Fake recruiters use AI polish as job-scam losses climb
Employment scams are drawing more reports and higher losses as fraudsters pose as recruiters, send fake meeting links and demand upfront payments.
By Hana Yoshida · Markets Reporter
3 min read
Employment scams are becoming harder for job seekers to spot, and reported losses have risen sharply. The Better Business Bureau says nearly 50,000 people reported employment-scam victimization over the past three years, while losses tied to the schemes grew from $90 million in 2020 to $501 million in 2024.
The reports to the BBB doubled last year from the prior year, according to the agency. Roger Grimes, a chief information security officer adviser at KnowBe4, told Fortune that fraudsters increasingly use polished language, fake recruiter identities and familiar hiring tools to make the approaches look legitimate.
Grimes, who has worked in cybersecurity for nearly 40 years, said scammers typically want either direct payments from applicants or a path into a victim’s employer. KnowBe4 works with more than 70,000 organizations on human and AI-related security risks, according to Fortune.

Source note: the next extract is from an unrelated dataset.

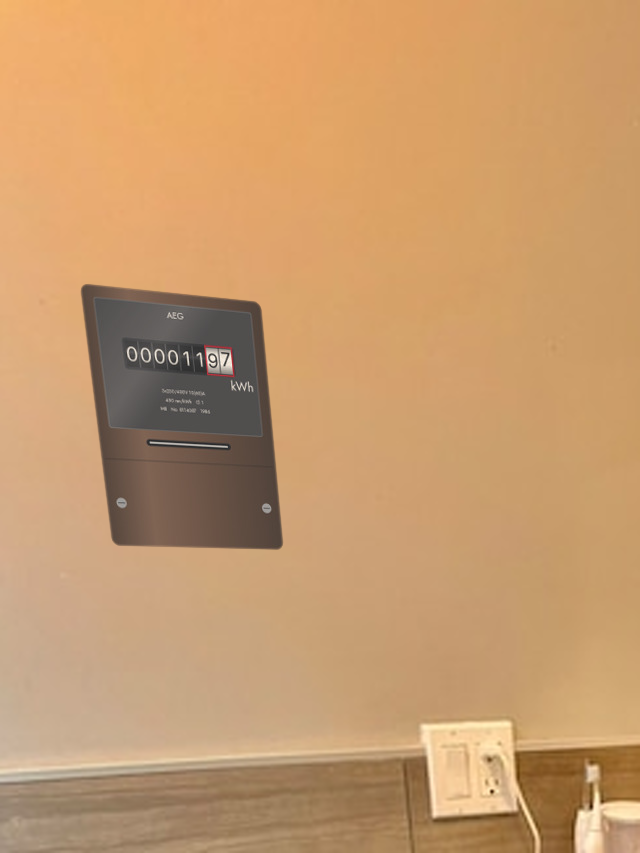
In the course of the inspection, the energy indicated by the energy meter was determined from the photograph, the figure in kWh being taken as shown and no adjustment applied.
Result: 11.97 kWh
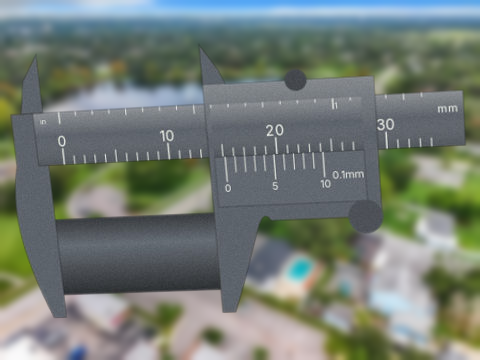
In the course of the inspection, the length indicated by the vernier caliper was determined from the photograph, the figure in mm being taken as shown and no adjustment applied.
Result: 15.2 mm
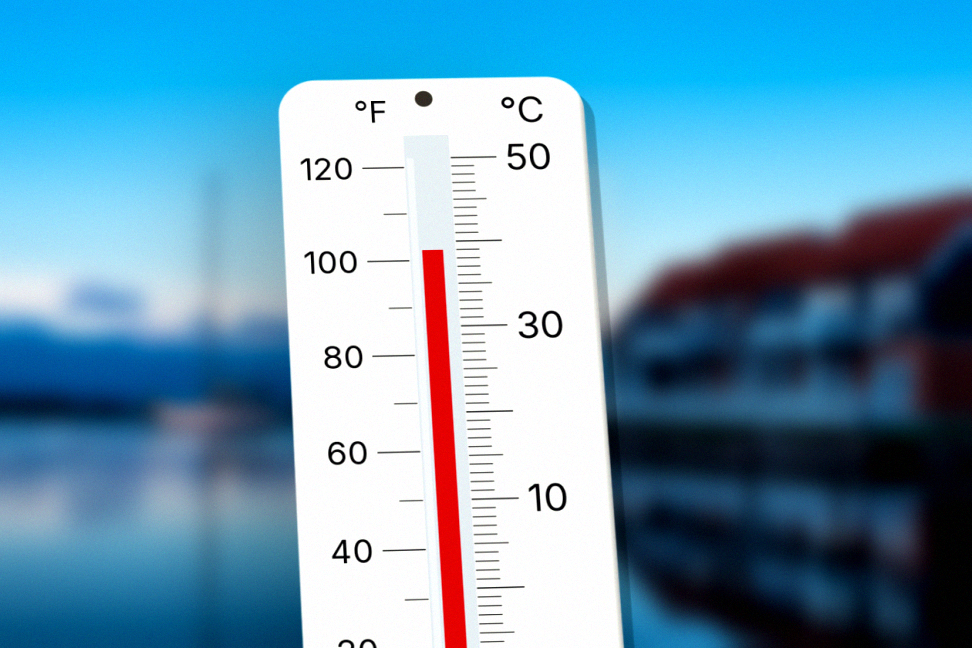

Fake interviews and upfront fees
Mary Ann Morrison, an instructional design manager in Fayetteville, Arkansas, told Fortune she received an interview email after applying for a job at the University of Arkansas in Little Rock. The message included a Microsoft Teams meeting link, but Morrison said the link did not look right and prompted her to update Teams even though her own app showed no update notice.
Morrison checked the sender, searched for the recruiter in the university directory and compared the email domain with the university’s human resources domain. She told Fortune she could not verify the recruiter and reported the message to the university, which said it would warn others about possible scams.
Vanessa Goodman, who works in technology sales and marketing near Houston, told Fortune she began receiving messages after posting on LinkedIn that she was “open to work.” She said people posing as recruiters for Microsoft and Palo Alto Networks contacted her, sent job information and later asked for documents they said should be prepared by a third party for $800.
Goodman told Fortune the supposed recruiters said she would be reimbursed and sent payment links through services including PayPal, Remitly and Upwork. She said the sender name on one PayPal link did not match the person contacting her, and the scammers pressed her to pay by a deadline before she blocked them across payment apps, Teams and email.
The contact did not stop immediately, Goodman said. She told Fortune the scammer called her three times late at night at the phone number listed on her resume and that she eventually uninstalled WhatsApp from her phone.
AI raises the risk
Grimes told Fortune that scammers often lure applicants with appealing offers, including high pay, remote work and benefits such as child or elder care. He said some fraudulent listings appear directly on job platforms such as Indeed and LinkedIn.
New graduates are frequent targets, Grimes said, especially in a competitive job market. LinkedIn data cited by Fortune found that nearly a third of Gen Z respondents said they had been a victim of job scams.
Grimes said many scammers operate outside the United States because cross-border cybercrime is hard to track. An Oxford-linked cybercrime index cited by Fortune ranked Russia, Ukraine and India among top cybercrime hubs.
AI is making the scams easier to run, Grimes said, by reducing language barriers and helping fraudsters avoid detection. He told Fortune that more than 80% of phishing attempts use AI, and blockchain firm Chainalysis found AI-enabled scams were 4.5 times more profitable than traditional scams.
How job seekers can check offers
Grimes advised applicants to verify recruiters through official company websites, phone numbers and email domains before responding. He also said applicants should be wary of new recruiter accounts, sparse social profiles, requests for upfront fees and links asking them to download software or documents.
He told Fortune many victims later said they had sensed something was wrong but were drawn in by an offer that matched what they wanted in a new job.
This story draws on original reporting from Fortune.